▸ **Study text**:
Content starts

Across Two Worlds

A Migration Story that Made Me Think

Life in Oaxaca: A First-Hand Story that Impacted my Feelings on U.S. Immigration

My wife and two young daughters and I are living in an indigenous village in Oaxaca during my sabbatical leave from the University of San Francisco.  Every day is a new experience of one kind or another, but a few days ago I had a conversation that brought home the reality of how our inability to effectively deal with U.S. immigration issues deeply impacts the lives of normal people.

OaxacaMapDuring an afternoon when my wife was teaching at the local mission school, I walked with my 5-year-old daughter Kayla to a little park on the other side of the central square. As I was watching her try to navigate the monkey bars, a young guy in his mid-30s approached me and asked if I spoke English.  He introduced himself as Emilio.  He was Mexican, but his English was perfect.  We made light conversation for a few minutes, watching my daughter compete with another little boy for a whirl down the slide. Then he began to tell me his story.

He told how he was brought by his parents to the U.S. when he was a child, crossing through a gap in the fence along the Texas border. He had no choice in the matter.  At six, he was not weighing the pros and cons of wage differentials with migration costs, and the probabilities of border apprehension.  He would go wherever his parents told him to go, especially if it was with them.  His father and mother worked at odd jobs in Houston, and Emilio was thrown into the local public schools, in the first grade, not knowing a lick of English.  But he learned, and after a few years he was fluent in English and had more or less caught up with his peers.

He liked being in the United States, even liked Houston.  He finished high school, did some college, and began to work selling used cars for a relative.  But somehow, though his youth, his family never established legal documentation for Emilio, although during this time many in his family did become US citizens, including his mother and father.  In the meantime, he married an American woman of Colombian descent, and saved to purchase a couple of used car dealerships from one of his relatives.   He and his wife had two children, about the age of our own, and a few years ago they moved to the suburbs where there were better schools for their kids.

Content ends

▸ **Assignment A**: In the migration story, at what age did Emilio's parents bring him to the U.S.?

▸ **Records supplied**:
Content starts

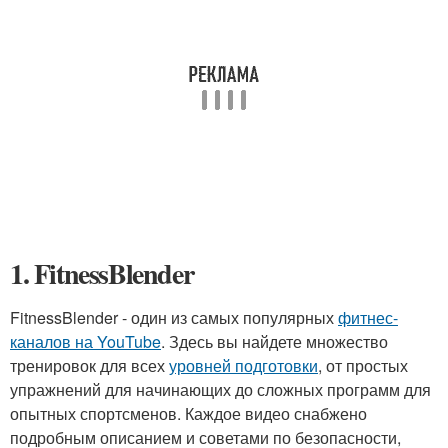
1. FitnessBlender
FitnessBlender - один из самых популярных
фитнес-
каналов на YouTube
. Здесь вы найдете множество
тренировок для всех
уровней подготовки
, от простых
упражнений для начинающих до сложных программ для
опытных спортсменов. Каждое видео снабжено
подробным описанием и советами по безопасности,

Content ends

▸ **Assignment B**: Extract every line of text from the records above without changing it, and leave the pictures out of your answer.

▸ **Response box A**: Six

▸ **Response box B**:
1. FitnessBlender
FitnessBlender - один из самых популярных
фитнес-
каналов на YouTube
. Здесь вы найдете множество
тренировок для всех
уровней подготовки
, от простых
упражнений для начинающих до сложных программ для
опытных спортсменов. Каждое видео снабжено
подробным описанием и советами по безопасности,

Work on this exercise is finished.